REQUIREMENT: Reproduce the text of the listing below, substituting "Hartwell" for every occurrence of "Shelton" and leaving all else unchanged. Omit the pictures from your answer.

***

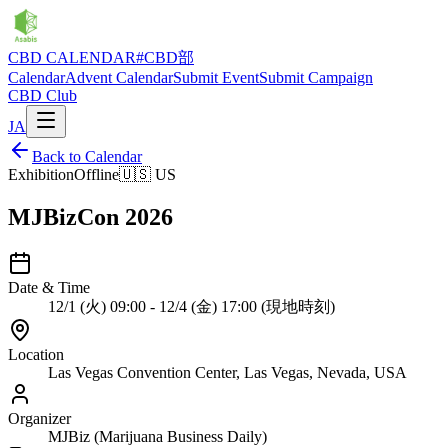
CBD CALENDAR
#CBD部
Calendar
Advent Calendar
Submit Event
Submit Campaign
CBD Club
JA
Back to Calendar
Exhibition
Offline
🇺🇸
US
MJBizCon 2026
Date & Time
12/1 (火) 09:00 - 12/4 (金) 17:00 (現地時刻)
Location
Las Vegas Convention Center, Las Vegas, Nevada, USA
Organizer
MJBiz (Marijuana Business Daily)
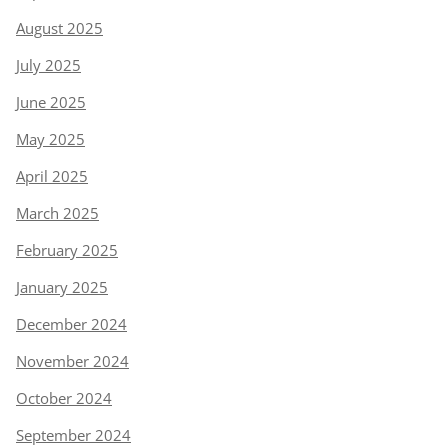
August 2025
July 2025
June 2025
May 2025
April 2025
March 2025
February 2025
January 2025
December 2024
November 2024
October 2024
September 2024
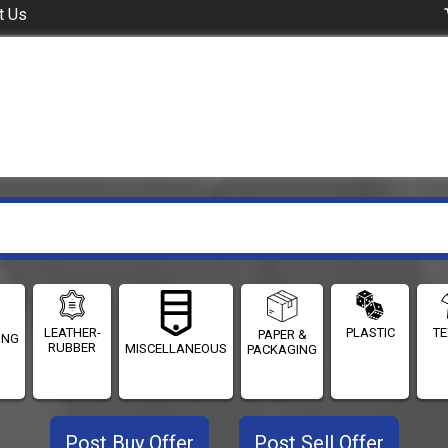
t Us
LEATHER-
PLASTIC
TE
PAPER &
ING
RUBBER
MISCELLANEOUS
PACKAGING
Post Buy Offer
Post Sell Offer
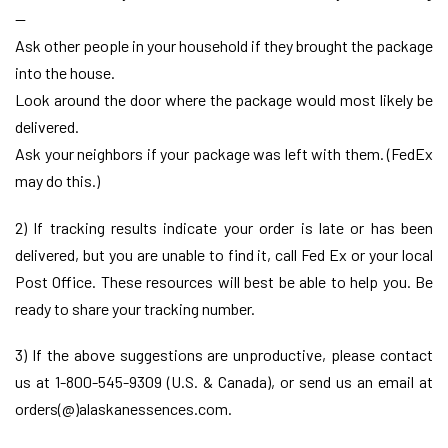
—
Ask other people in your household if they brought the package
into the house.
Look around the door where the package would most likely be
delivered.
Ask your neighbors if your package was left with them. (FedEx
may do this.)
2) If tracking results indicate your order is late or has been
delivered, but you are unable to find it, call Fed Ex or your local
Post Office. These resources will best be able to help you. Be
ready to share your tracking number.
3) If the above suggestions are unproductive, please contact
us at 1-800-545-9309 (U.S. & Canada), or send us an email at
orders(@)alaskanessences.com.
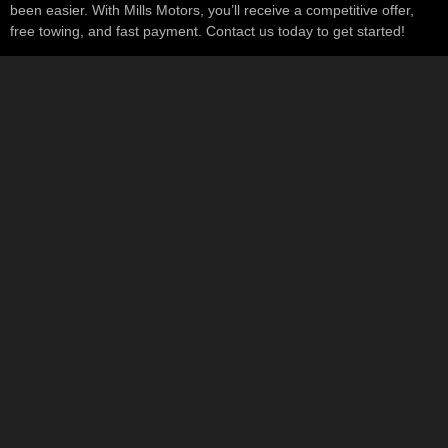
been easier. With Mills Motors, you’ll receive a competitive offer,
free towing, and fast payment. Contact us today to get started!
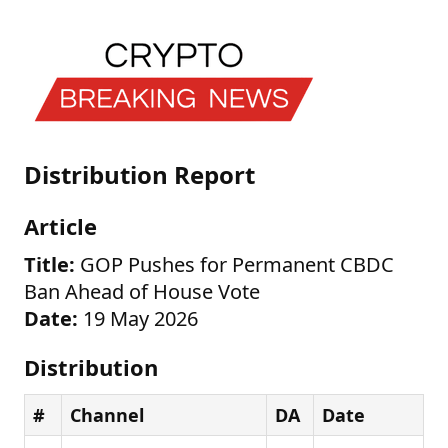
Distribution Report
Article
Title:
GOP Pushes for Permanent CBDC
Ban Ahead of House Vote
Date:
19 May 2026
Distribution
#
Channel
DA
Date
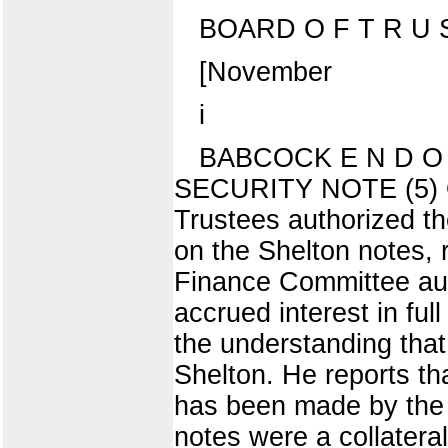
BOARD O F T R U S
[November
i
BABCOCK E N D O
SECURITY NOTE (5) On
Trustees authorized t
on the Shelton notes,
Finance Committee aut
accrued interest in ful
the understanding that
Shelton. He reports th
has been made by the 
notes were a collatera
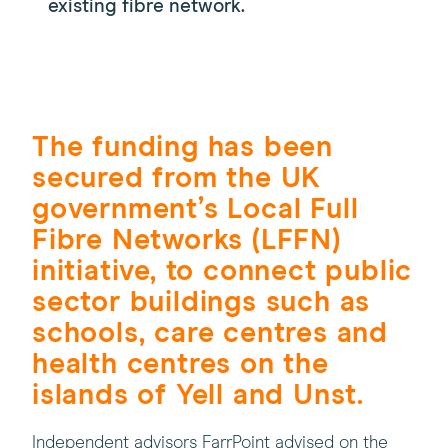
existing fibre network.
The funding has been
secured from the UK
government’s Local Full
Fibre Networks (LFFN)
initiative, to connect public
sector buildings such as
schools, care centres and
health centres on the
islands of Yell and Unst.
Independent advisors FarrPoint advised on the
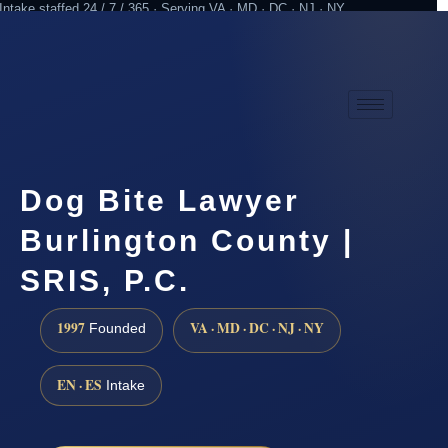
Intake staffed 24 / 7 / 365 · Serving VA · MD · DC · NJ · NY
Practicing since 1997
Attorney advertising
Dog Bite Lawyer
Burlington County |
SRIS, P.C.
1997
VA · MD · DC · NJ · NY
Founded
EN · ES
Intake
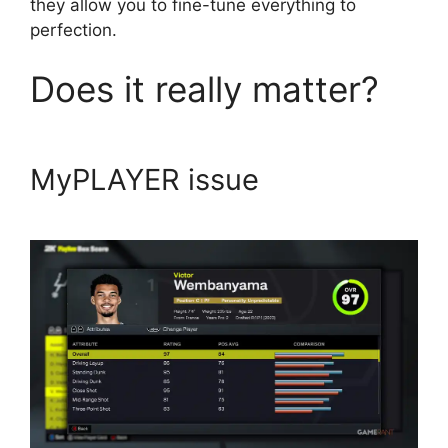
they allow you to fine-tune everything to
perfection.
Does it really matter?
MyPLAYER issue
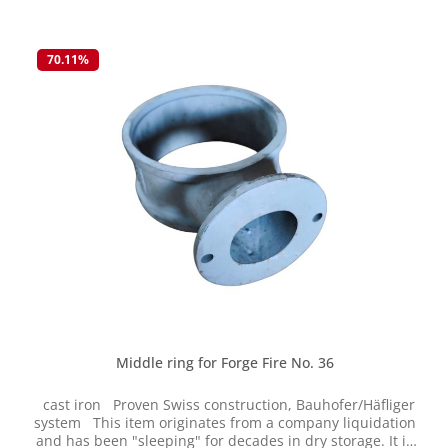
connecting flange, freely rotatable Original price in
1991 at Gebrüder Häfliger AG: CHF 754 This item
originates from a company liquidation and has been
70.11
%
"sleeping" for decades in dry storage. It is new, but some
parts naturally show some signs of storage. We are
selling this item on clearance while stocks last returns or
exchanges are not possible. The parts are cast and have
certain tolerances. Therefore, reworking may be
necessary.
Middle ring for Forge Fire No. 36
cast iron Proven Swiss construction, Bauhofer/Häfliger
system This item originates from a company liquidation
and has been "sleeping" for decades in dry storage. It is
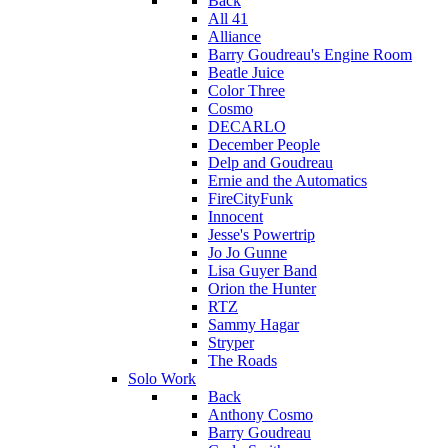
Back
All 41
Alliance
Barry Goudreau's Engine Room
Beatle Juice
Color Three
Cosmo
DECARLO
December People
Delp and Goudreau
Ernie and the Automatics
FireCityFunk
Innocent
Jesse's Powertrip
Jo Jo Gunne
Lisa Guyer Band
Orion the Hunter
RTZ
Sammy Hagar
Stryper
The Roads
Solo Work
Back
Anthony Cosmo
Barry Goudreau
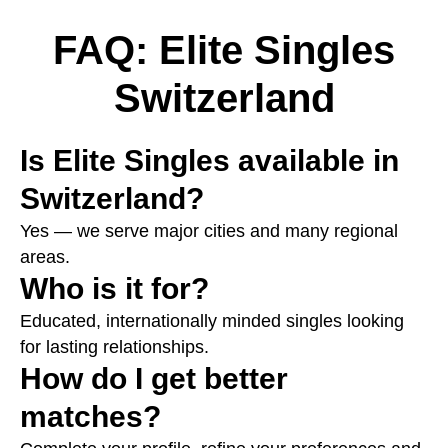
FAQ: Elite Singles
Switzerland
Is Elite Singles available in
Switzerland?
Yes — we serve major cities and many regional
areas.
Who is it for?
Educated, internationally minded singles looking
for lasting relationships.
How do I get better
matches?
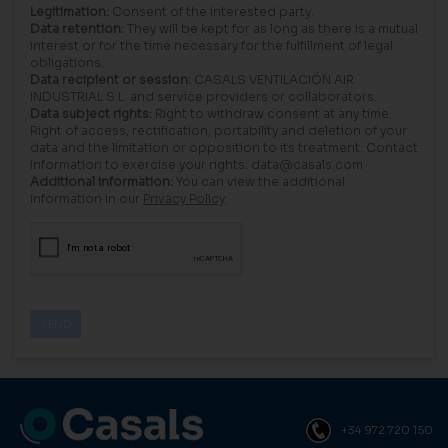
Legitimation:
Consent of the interested party.
Data retention:
They will be kept for as long as there is a mutual
interest or for the time necessary for the fulfillment of legal
obligations.
Data recipient or session:
CASALS VENTILACIÓN AIR
INDUSTRIAL S.L. and service providers or collaborators.
Data subject rights:
Right to withdraw consent at any time.
Right of access, rectification, portability and deletion of your
data and the limitation or opposition to its treatment. Contact
information to exercise your rights: data@casals.com
Additional information:
You can view the additional
information in our
Privacy Policy
.
+34 972 720 150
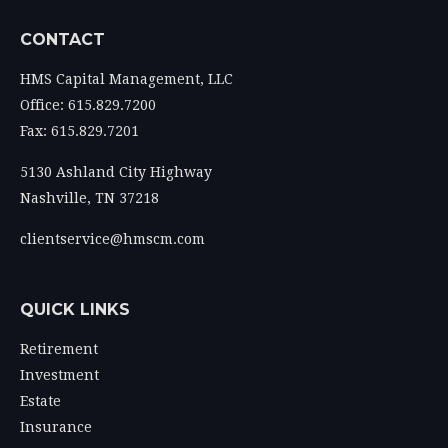
CONTACT
HMS Capital Management, LLC
Office: 615.829.7200
Fax: 615.829.7201
5130 Ashland City Highway
Nashville,
TN
37218
clientservice@hmscm.com
QUICK LINKS
Retirement
Investment
Estate
Insurance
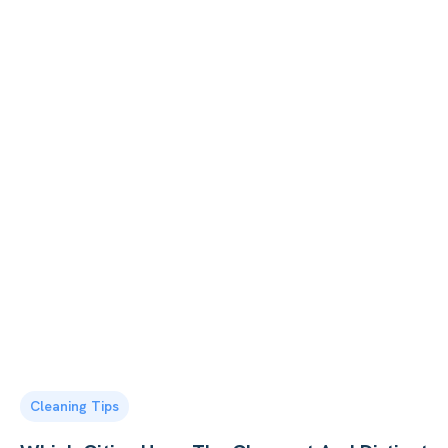
Cleaning Tips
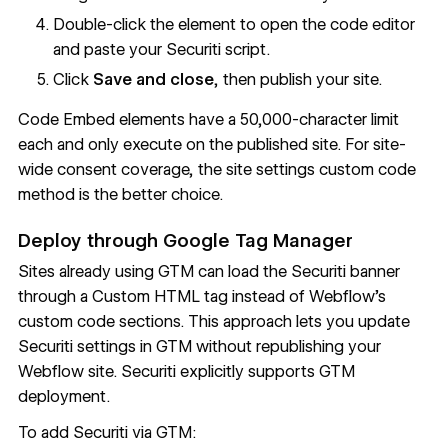
Double-click the element to open the code editor
and paste your Securiti script.
Click
Save and close
, then publish your site.
Code Embed elements have a 50,000-character limit
each and only execute on the published site. For site-
wide consent coverage, the site settings custom code
method is the better choice.
Deploy through Google Tag Manager
Sites already using GTM can load the Securiti banner
through a Custom HTML tag instead of Webflow's
custom code sections. This approach lets you update
Securiti settings in GTM without republishing your
Webflow site. Securiti explicitly supports
GTM
deployment
.
To add Securiti via GTM:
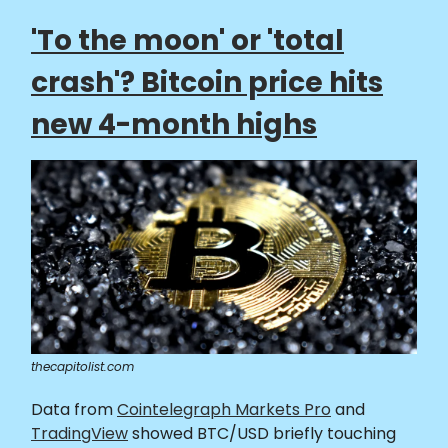
'To the moon' or 'total
crash'? Bitcoin price hits
new 4-month highs
thecapitolist.com
Data from
Cointelegraph Markets Pro
and
TradingView
showed BTC/USD briefly touching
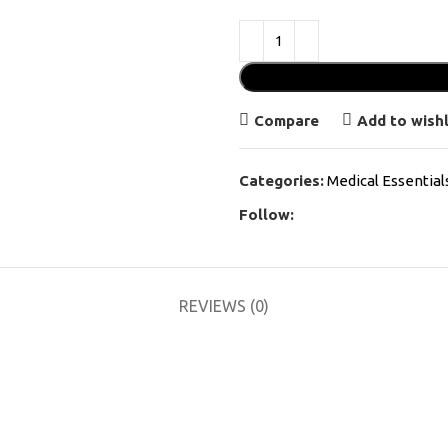
Compare
Add to wishl
Categories:
Medical Essential
Follow:
REVIEWS (0)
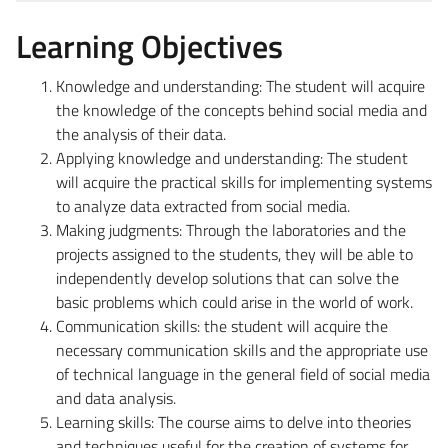
Learning Objectives
Knowledge and understanding: The student will acquire
the knowledge of the concepts behind social media and
the analysis of their data.
Applying knowledge and understanding: The student
will acquire the practical skills for implementing systems
to analyze data extracted from social media.
Making judgments: Through the laboratories and the
projects assigned to the students, they will be able to
independently develop solutions that can solve the
basic problems which could arise in the world of work.
Communication skills: the student will acquire the
necessary communication skills and the appropriate use
of technical language in the general field of social media
and data analysis.
Learning skills: The course aims to delve into theories
and techniques useful for the creation of systems for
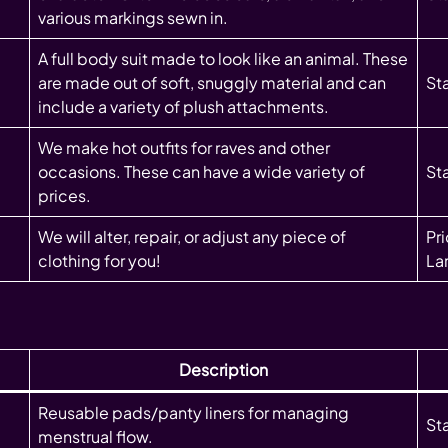
various markings sewn in.
A full body suit made to look like an animal. These
are made out of soft, snuggly material and can
St
include a variety of plush attachments.
We make hot outfits for raves and other
occasions. These can have a wide variety of
Sta
prices.
We will alter, repair, or adjust any piece of
Pr
clothing for you!
Lar
Description
Reusable pads/panty liners for managing
St
menstrual flow.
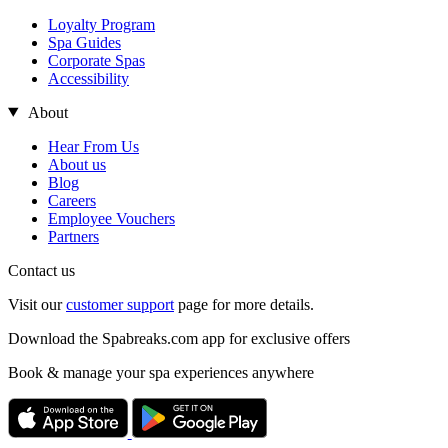
Loyalty Program
Spa Guides
Corporate Spas
Accessibility
About
Hear From Us
About us
Blog
Careers
Employee Vouchers
Partners
Contact us
Visit our
customer support
page for more details.
Download the Spabreaks.com app for exclusive offers
Book & manage your spa experiences anywhere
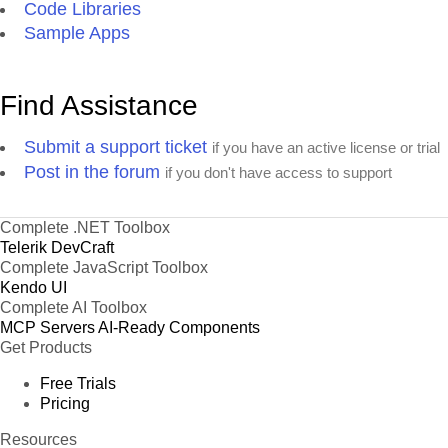
Code Libraries
Sample Apps
Find Assistance
Submit a support ticket
if you have an active license or trial
Post in the forum
if you don't have access to support
Complete .NET Toolbox
Telerik DevCraft
Complete JavaScript Toolbox
Kendo UI
Complete AI Toolbox
MCP Servers
AI-Ready Components
Get Products
Free Trials
Pricing
Resources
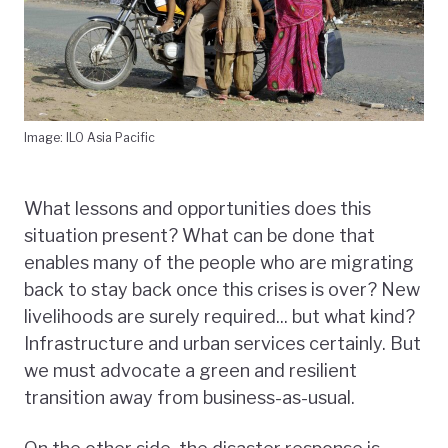
Image: ILO Asia Pacific
What lessons and opportunities does this
situation present? What can be done that
enables many of the people who are migrating
back to stay back once this crises is over? New
livelihoods are surely required... but what kind?
Infrastructure and urban services certainly. But
we must advocate a green and resilient
transition away from business-as-usual.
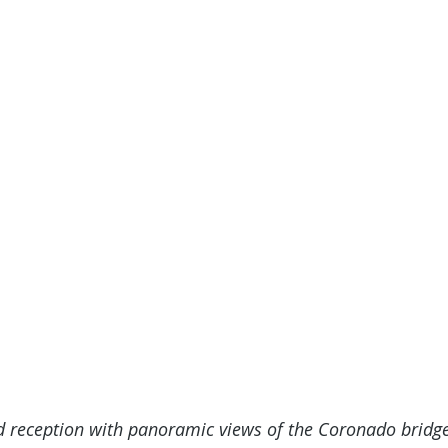
d reception with panoramic views of the Coronado bridge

***

SOLUTION FOR THIS EXERCISE:
CBD CALENDAR
#CBD部
Calendar
Advent Calendar
Submit Event
Submit Campaign
CBD Club
JA
Back to Calendar
Exhibition
Offline
🇺🇸
US
MJBizCon 2026
Date & Time
12/1 (火) 09:00 - 12/4 (金) 17:00 (現地時刻)
Location
Las Vegas Convention Center, Las Vegas, Nevada, USA
Organizer
MJBiz (Marijuana Business Daily)
August 2025
July 2025
June 2025
May 2025
April 2025
March 2025
February 2025
January 2025
December 2024
November 2024
October 2024
September 2024
t Us
LEATHER-
PLASTIC
TE
PAPER &
ING
RUBBER
MISCELLANEOUS
PACKAGING
Post Buy Offer
Post Sell Offer
—
Ask other people in your household if they brought the package
into the house.
Look around the door where the package would most likely be
delivered.
Ask your neighbors if your package was left with them. (FedEx
may do this.)
2) If tracking results indicate your order is late or has been
delivered, but you are unable to find it, call Fed Ex or your local
Post Office. These resources will best be able to help you. Be
ready to share your tracking number.
3) If the above suggestions are unproductive, please contact
us at 1-800-545-9309 (U.S. & Canada), or send us an email at
orders(@)alaskanessences.com.
been easier. With Mills Motors, you’ll receive a competitive offer,
free towing, and fast payment. Contact us today to get started!
Distribution Report
Article
Title:
GOP Pushes for Permanent CBDC
Ban Ahead of House Vote
Date:
19 May 2026
Distribution
#
Channel
DA
Date
BOARD O F T R U S
[November
i
BABCOCK E N D O
SECURITY NOTE (5) On
Trustees authorized t
on the Hartwell notes,
Finance Committee aut
accrued interest in ful
the understanding that
Hartwell. He reports th
has been made by the 
notes were a collatera
existing fibre network.
The funding has been
secured from the UK
government’s Local Full
Fibre Networks (LFFN)
initiative, to connect public
sector buildings such as
schools, care centres and
health centres on the
islands of Yell and Unst.
Independent advisors FarrPoint advised on the
Intake staffed 24 / 7 / 365 · Serving VA · MD · DC · NJ · NY
Practicing since 1997
Attorney advertising
Dog Bite Lawyer
Burlington County |
SRIS, P.C.
1997
VA · MD · DC · NJ · NY
Founded
EN · ES
Intake
they allow you to fine-tune everything to
perfection.
Does it really matter?
MyPLAYER issue
connecting flange, freely rotatable Original price in
1991 at Gebrüder Häfliger AG: CHF 754 This item
originates from a company liquidation and has been
70.11
%
"sleeping" for decades in dry storage. It is new, but some
parts naturally show some signs of storage. We are
selling this item on clearance while stocks last returns or
exchanges are not possible. The parts are cast and have
certain tolerances. Therefore, reworking may be
necessary.
Middle ring for Forge Fire No. 36
cast iron Proven Swiss construction, Bauhofer/Häfliger
system This item originates from a company liquidation
and has been "sleeping" for decades in dry storage. It is
Back
All 41
Alliance
Barry Goudreau's Engine Room
Beatle Juice
Color Three
Cosmo
DECARLO
December People
Delp and Goudreau
Ernie and the Automatics
FireCityFunk
Innocent
Jesse's Powertrip
Jo Jo Gunne
Lisa Guyer Band
Orion the Hunter
RTZ
Sammy Hagar
Stryper
The Roads
Solo Work
Back
Anthony Cosmo
Barry Goudreau
FAQ: Elite Singles
Switzerland
Is Elite Singles available in
Switzerland?
Yes — we serve major cities and many regional
areas.
Who is it for?
Educated, internationally minded singles looking
for lasting relationships.
How do I get better
matches?
Legitimation:
Consent of the interested party.
Data retention:
They will be kept for as long as there is a mutual
interest or for the time necessary for the fulfillment of legal
obligations.
Data recipient or session:
CASALS VENTILACIÓN AIR
INDUSTRIAL S.L. and service providers or collaborators.
Data subject rights:
Right to withdraw consent at any time.
Right of access, rectification, portability and deletion of your
data and the limitation or opposition to its treatment. Contact
information to exercise your rights: data@casals.com
Additional information:
You can view the additional
information in our
Privacy Policy
.
+34 972 720 150
CONTACT
HMS Capital Management, LLC
Office: 615.829.7200
Fax: 615.829.7201
5130 Ashland City Highway
Nashville,
TN
37218
clientservice@hmscm.com
QUICK LINKS
Retirement
Investment
Estate
Insurance
Cleaning Tips
Double-click the element to open the code editor
and paste your Securiti script.
Click
Save and close
, then publish your site.
Code Embed elements have a 50,000-character limit
each and only execute on the published site. For site-
wide consent coverage, the site settings custom code
method is the better choice.
Deploy through Google Tag Manager
Sites already using GTM can load the Securiti banner
through a Custom HTML tag instead of Webflow's
custom code sections. This approach lets you update
Securiti settings in GTM without republishing your
Webflow site. Securiti explicitly supports
GTM
deployment
.
To add Securiti via GTM:
'To the moon' or 'total
crash'? Bitcoin price hits
new 4-month highs
thecapitolist.com
Data from
Cointelegraph Markets Pro
and
TradingView
showed BTC/USD briefly touching
Compare
Add to wishl
Categories:
Medical Essential
Follow:
REVIEWS (0)
Learning Objectives
Knowledge and understanding: The student will acquire
the knowledge of the concepts behind social media and
the analysis of their data.
Applying knowledge and understanding: The student
will acquire the practical skills for implementing systems
to analyze data extracted from social media.
Making judgments: Through the laboratories and the
projects assigned to the students, they will be able to
independently develop solutions that can solve the
basic problems which could arise in the world of work.
Communication skills: the student will acquire the
necessary communication skills and the appropriate use
of technical language in the general field of social media
and data analysis.
Learning skills: The course aims to delve into theories
and techniques useful for the creation of systems for
various markings sewn in.
A full body suit made to look like an animal. These
are made out of soft, snuggly material and can
St
include a variety of plush attachments.
We make hot outfits for raves and other
occasions. These can have a wide variety of
Sta
prices.
We will alter, repair, or adjust any piece of
Pr
clothing for you!
Lar
Description
Reusable pads/panty liners for managing
St
menstrual flow.
Loyalty Program
Spa Guides
Corporate Spas
Accessibility
About
Hear From Us
About us
Blog
Careers
Employee Vouchers
Partners
Contact us
Visit our
customer support
page for more details.
Download the Spabreaks.com app for exclusive offers
Book & manage your spa experiences anywhere
Code Libraries
Sample Apps
Find Assistance
Submit a support ticket
if you have an active license or trial
Post in the forum
if you don't have access to support
Complete .NET Toolbox
Telerik DevCraft
Complete JavaScript Toolbox
Kendo UI
Complete AI Toolbox
MCP Servers
AI-Ready Components
Get Products
Free Trials
Pricing
Resources
Image: ILO Asia Pacific
What lessons and opportunities does this
situation present? What can be done that
enables many of the people who are migrating
back to stay back once this crises is over? New
livelihoods are surely required... but what kind?
Infrastructure and urban services certainly. But
we must advocate a green and resilient
transition away from business-as-usual.
d reception with panoramic views of the Coronado bridge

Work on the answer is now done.